精液検査は、男性の妊活において生殖能力を評価する重要な検査であり、精子の数、運動率、形などを調べることで不妊原因の特定や適切な妊活・不妊治療の方針決定に役立ちます。
検査には「禁欲期間」の厳守や「採取時の注意」があり、結果を正確に把握するためにも、専門の医療機関で正しい方法で検査を受けることが大切です。
| 精液検査 | 基準値 |
|---|---|
| 性状 | 淡黄~灰白色 pH:7.2~7.8 |
| 精液量 | 1~6(ml) |
| 精子数 | 10~60(×106/ml)以上 |
| 運動率 | 20~70(%)以上 |
| 奇形率 | 20~60(%)以下 |
精液検査の概要
男性不妊の診断を目的として行われます。
検査方法は、3~5日程度の禁欲期間のあとに用手法(自慰行為)によって容器内に直接採取します。

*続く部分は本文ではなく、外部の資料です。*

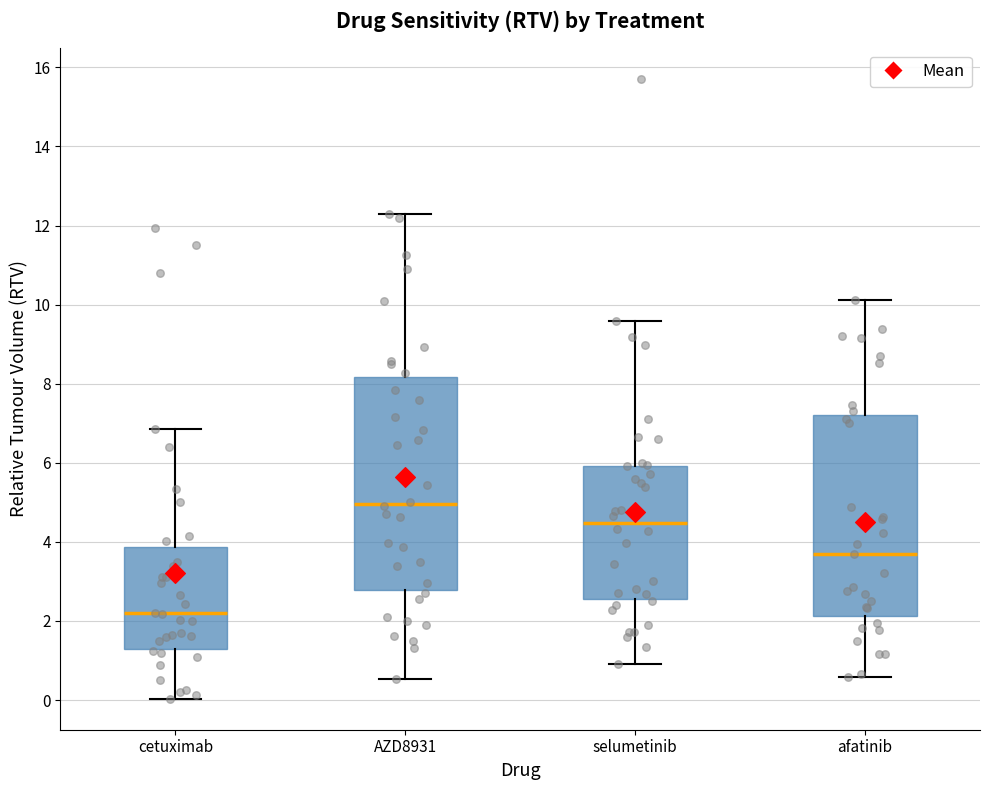

Reading left to right, read every box against the y-axis: the position of its median line, the range the box covers, and the ends of its whiskers. The values are not printed on the chart, so give them approximately, as read against the axis.

cetuximab: median 2.2, box 1.4 to 3.8, whiskers 0.0 to 6.8
AZD8931: median 5.0, box 2.8 to 8.2, whiskers 0.6 to 12.4
selumetinib: median 4.4, box 2.6 to 6.0, whiskers 1.0 to 9.6
afatinib: median 3.8, box 2.2 to 7.2, whiskers 0.6 to 10.2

運動率などの測定を行うため、採取したあとは一定時間(1時間)で検査を進めていきます。
精液検査の方法
- 3~5日程度の禁欲
- 用手法(自慰行為)により容器内に直接採取
- 採取後一定時間(1時間)で実施
精液検査で調べられる項目
① 精液量(精液の量)
正常な精液量は1.4ml以上が目安で、極端に少ない場合は逆行性射精などが疑われます。
② 精子濃度(精子の数)
精液1mlあたりの精子の数で、数が多いほど妊娠の可能性が高まります。
③ 精子運動率(精子の運動量)
精子の中で動きのある精子の割合で、運動している精子が多い方が妊娠に有利です。
④ 正常形態率(精子の形)
精子の中の正常な形の割合で、正常な形をした精子が多いほど妊娠の可能性が高まります。
⑤ 精子の外観異常
精液の色調や出血の有無、ゼリー状物質の異常なども確認されます。
検査を受ける際の注意点
① 禁欲期間
検査前に2~3日(理想は2~3日、WHOでは2~7日間)の禁欲期間を設けることが推奨されます。短すぎると精子の量が少なくなり、長すぎると酸化ストレスを受けた古い精子が増え、質が低下する可能性があります。
② 採取方法
原則としてマスターベーションで採取します。通常のコンドームには殺精子剤が含まれている場合があるため使用を避けます。
③ 採取場所
自宅で採取した精液を1時間以内に持参するのが理想的ですが、遠方の場合はクリニックでの採取が推奨されます。
精液検査が役立つケース
① 妊活の第一歩
男性側の不妊原因を調べるファーストステップとして行う場合
② ブライダルチェック
これから結婚するカップルが、将来の妊活に備えて精液検査を受ける場合
③ 不妊治療の方針決定
タイミング法、人工授精、体外受精、顕微授精など、適切な不妊治療法を選択するための情報になります。